Shōen was also chosen shortly after by the Japanese government to have her work shown in the Chicago World Exposition of 1893 along with many other prominent artists at the time, all older and mostly from Tokyo in comparison. Shōen painted another version of "The Beauty of Four Seasons" for the exposition.
Shōen drew from her artistic training and her personal interest in woodblock prints and older painting styles to develop new techniques and styles of composition with a broad range of subjects. Themes and elements from the traditional Noh drama frequently appeared in her works, but images of beautiful women (bijin-ga) came to dominate her work. Eventually, her work would combine the themes of both Noh and women in a single composition. From 1917 to 1922, she entered a slump and declined to participate in exhibitions for several years.

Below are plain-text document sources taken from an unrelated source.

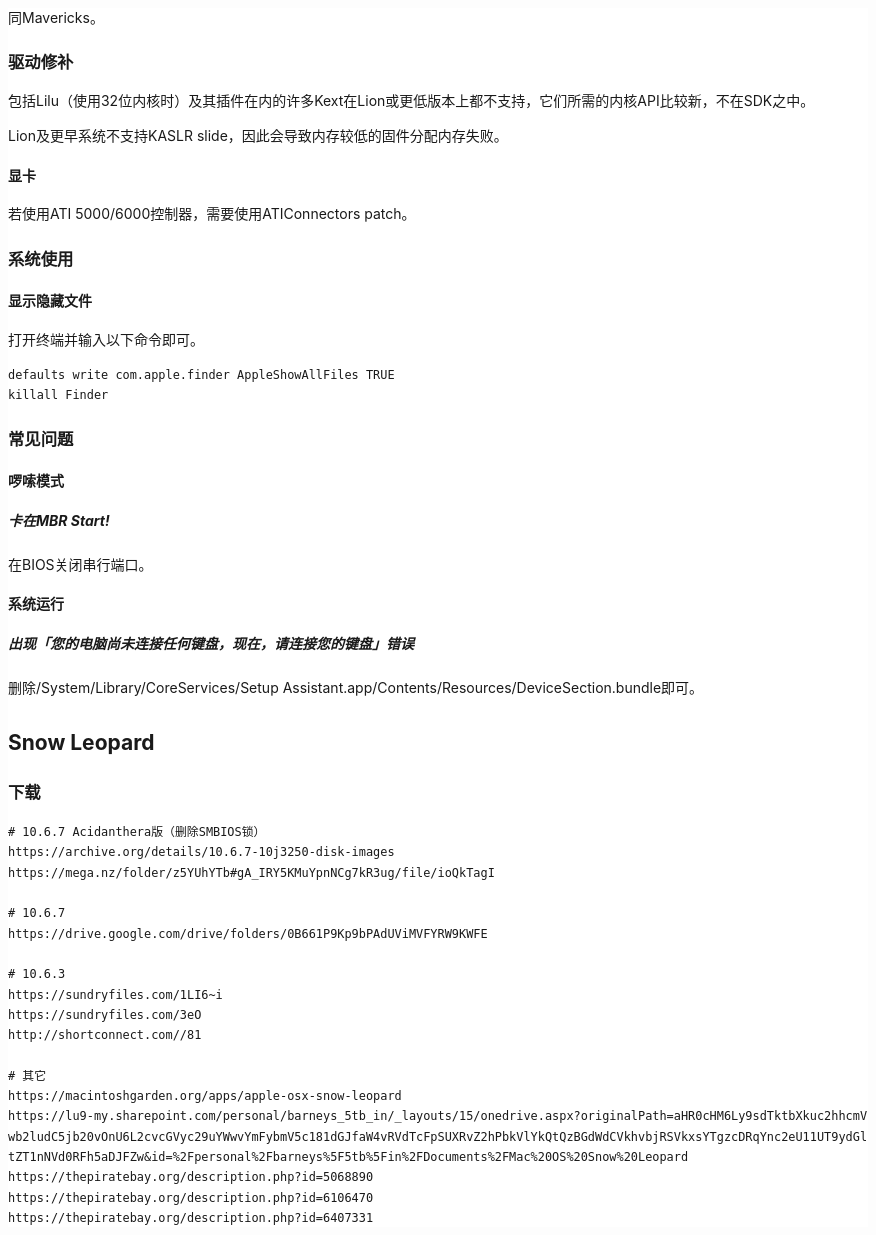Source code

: 同Mavericks。

### 驱动修补

包括Lilu（使用32位内核时）及其插件在内的许多Kext在Lion或更低版本上都不支持，它们所需的内核API比较新，不在SDK之中。

Lion及更早系统不支持KASLR slide，因此会导致内存较低的固件分配内存失败。

#### 显卡

若使用ATI 5000/6000控制器，需要使用ATIConnectors patch。

### 系统使用

#### 显示隐藏文件

打开终端并输入以下命令即可。

```
defaults write com.apple.finder AppleShowAllFiles TRUE
killall Finder
```

### 常见问题

#### 啰嗦模式

##### 卡在MBR Start!

在BIOS关闭串行端口。

#### 系统运行

##### 出现「您的电脑尚未连接任何键盘，现在，请连接您的键盘」错误

删除/System/Library/CoreServices/Setup Assistant.app/Contents/Resources/DeviceSection.bundle即可。

## Snow Leopard

### 下载

```
# 10.6.7 Acidanthera版（删除SMBIOS锁）
https://archive.org/details/10.6.7-10j3250-disk-images
https://mega.nz/folder/z5YUhYTb#gA_IRY5KMuYpnNCg7kR3ug/file/ioQkTagI

# 10.6.7
https://drive.google.com/drive/folders/0B661P9Kp9bPAdUViMVFYRW9KWFE

# 10.6.3
https://sundryfiles.com/1LI6~i
https://sundryfiles.com/3eO
http://shortconnect.com//81

# 其它
https://macintoshgarden.org/apps/apple-osx-snow-leopard
https://lu9-my.sharepoint.com/personal/barneys_5tb_in/_layouts/15/onedrive.aspx?originalPath=aHR0cHM6Ly9sdTktbXkuc2hhcmVwb2ludC5jb20vOnU6L2cvcGVyc29uYWwvYmFybmV5c181dGJfaW4vRVdTcFpSUXRvZ2hPbkVlYkQtQzBGdWdCVkhvbjRSVkxsYTgzcDRqYnc2eU11UT9ydGltZT1nNVd0RFh5aDJFZw&id=%2Fpersonal%2Fbarneys%5F5tb%5Fin%2FDocuments%2FMac%20OS%20Snow%20Leopard
https://thepiratebay.org/description.php?id=5068890
https://thepiratebay.org/description.php?id=6106470
https://thepiratebay.org/description.php?id=6407331
```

In 1924, she returned to the art world by exhibiting a painting titled "楊貴妃" (Yohki Hime, Princess Yohki) at the Fourth Exhibition of the Imperial Academy of Fine Arts.
During the 1930s, when Shōen was in her late 50s and early 60s, she began producing very large works. Those works included "Spring and Autumn" (1930), "Jo-no-mai" (1936), and "Soshi-arai Komachi" (1937). Many of those works, especially "Jo-no-mai" are now considered her greatest masterpieces. "Jo-no-mai" and "Soshi-arai Komachi" were inspired by the Noh theater - Shoen took great inspiration from the female character in noh theater.

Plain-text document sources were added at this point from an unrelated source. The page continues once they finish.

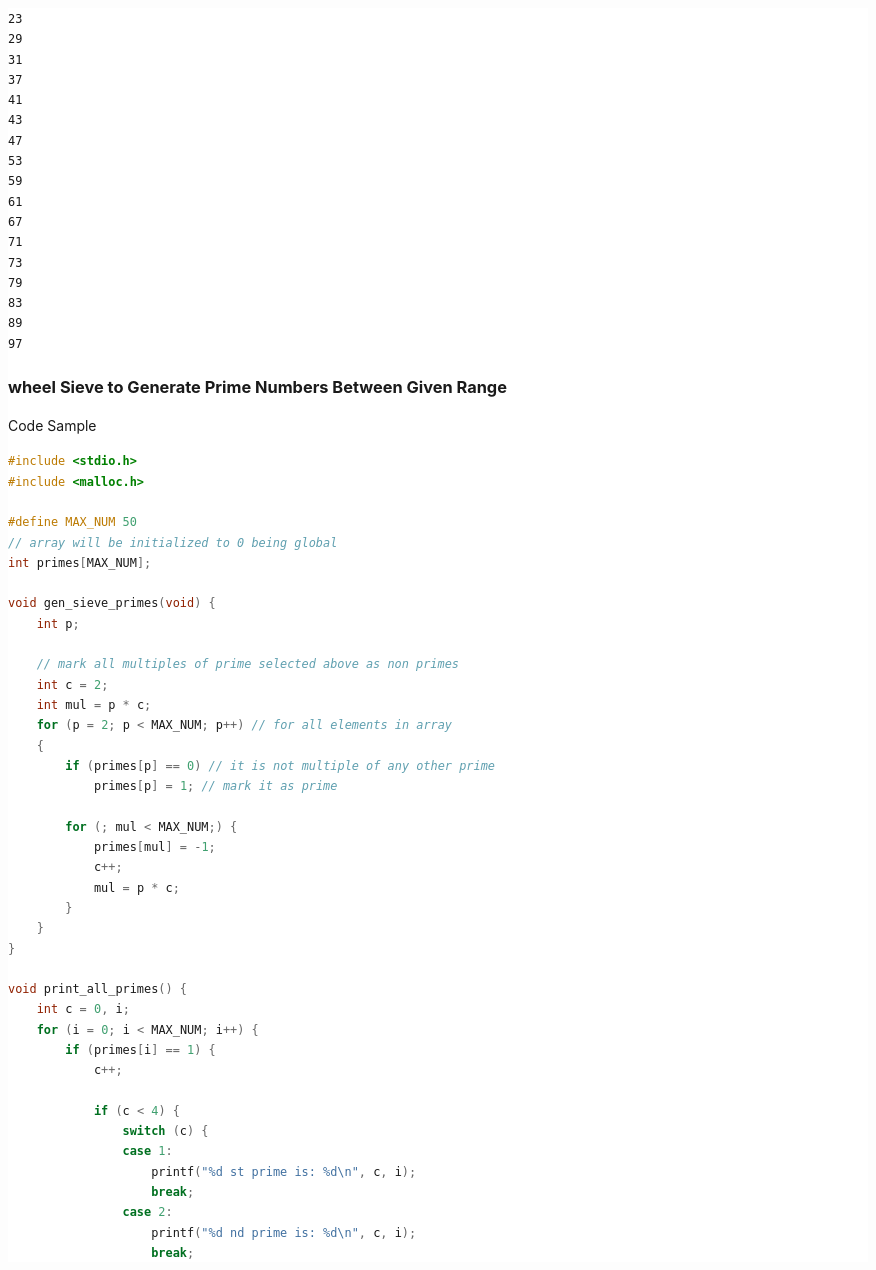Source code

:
 ```bash
23
29
31
37
41
43
47
53
59
61
67
71
73
79
83
89
97
```
### wheel Sieve to Generate Prime Numbers Between Given Range		

 Code Sample 
```c
#include <stdio.h>
#include <malloc.h>

#define MAX_NUM 50
// array will be initialized to 0 being global
int primes[MAX_NUM];

void gen_sieve_primes(void) {
    int p;

    // mark all multiples of prime selected above as non primes
    int c = 2;
    int mul = p * c;
    for (p = 2; p < MAX_NUM; p++) // for all elements in array
    {
        if (primes[p] == 0) // it is not multiple of any other prime
            primes[p] = 1; // mark it as prime

        for (; mul < MAX_NUM;) {
            primes[mul] = -1;
            c++;
            mul = p * c;
        }
    }
}

void print_all_primes() {
    int c = 0, i;
    for (i = 0; i < MAX_NUM; i++) {
        if (primes[i] == 1) {
            c++;

            if (c < 4) {
                switch (c) {
                case 1:
                    printf("%d st prime is: %d\n", c, i);
                    break;
                case 2:
                    printf("%d nd prime is: %d\n", c, i);
                    break;
```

In 1941, Shōen became the first woman painter in Japan to be invited to join the Imperial Art Academy. She was appointed a court painter to the Imperial Household Agency in 1944. In February 1945, Shōen was evacuated from Kyoto to the suburbs of Nara.

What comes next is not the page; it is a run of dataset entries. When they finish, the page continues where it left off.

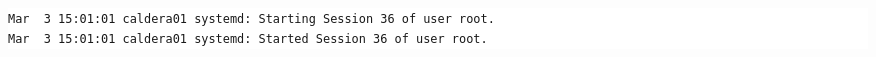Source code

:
 ```
Mar  3 15:01:01 caldera01 systemd: Starting Session 36 of user root.
Mar  3 15:01:01 caldera01 systemd: Started Session 36 of user root.
```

Uemura Shōen died of cancer on August 27, 1949 in Nara, Japan.
Uemura Shōen was an important artist in Meiji, Taishō and early Shōwa period Japanese painting. She was considered a major innovator in the bijin-ga genre. Besides, she was respected for her fight for women's rights in Japan and her achievements as a great artist not just a female artist.
Shōen received many awards and forms of recognition during her lifetime within Japan, being the first female recipient of the Order of Culture award in 1948. Moreover, her painting "Jo no mai" was the first painting by a Japanese woman to be rated as an Important Cultural Property by the Agency of Cultural Affairs.
Among her other awards were also the award at the Exhibition of New and Old Art in Kyoto in 1898 and the national award in 1900 for a painting submitted to an exhibition sponsored by the Japan Fine Arts Academy (Nihon Bijutsuin) with the Japan Painting Association (Nihon Kaiga Kyokai).
In addition, Uemura Shōen's works have been selected as the subject of commemorative postage stamps twice by the Japanese government: in 1965 - "Jo no mai", to commemorate the 1965 Philatelic Week; in 1980 - "Mother and Child", as part of the Modern Art Series.
In 2000, Uemura Shōen herself was the subject of a commemorative postage stamp under the Cultural Leaders Series by Japan Post.
During World War II Shōen supported nationalism in pieces like "Late Autumn" which depicted a beautiful woman doing her part to help the war. Despite her advanced age, she travelled to the war zone in China at the invitation of the Japanese government for propaganda purposes, to prove to people back home that all was going well.
Views
Quotations:
"Never once did I paint a work with the expectation that it would be a fine work as long as the woman depicted was beautiful. My earnest hope is that all my works are like fragrant jewels, always with a sense of fresh purity, never with even an iota of the vulgar."
Membership
In 1941, Shōen became the first woman painter in Japan to be a member of the Imperial Art Academy.
Imperial Art Academy
,
Japan
1941
Connections
Uemura Shōen was suspected of a liaison with her teacher, Suzuki Shōnen, which may have been true. Soon afterwards she gave birth to an illegitimate son, the painter Uemura Shōkō, whom she raised as a single mother. She later gave birth to a daughter and, likewise, never revealed the name of the father.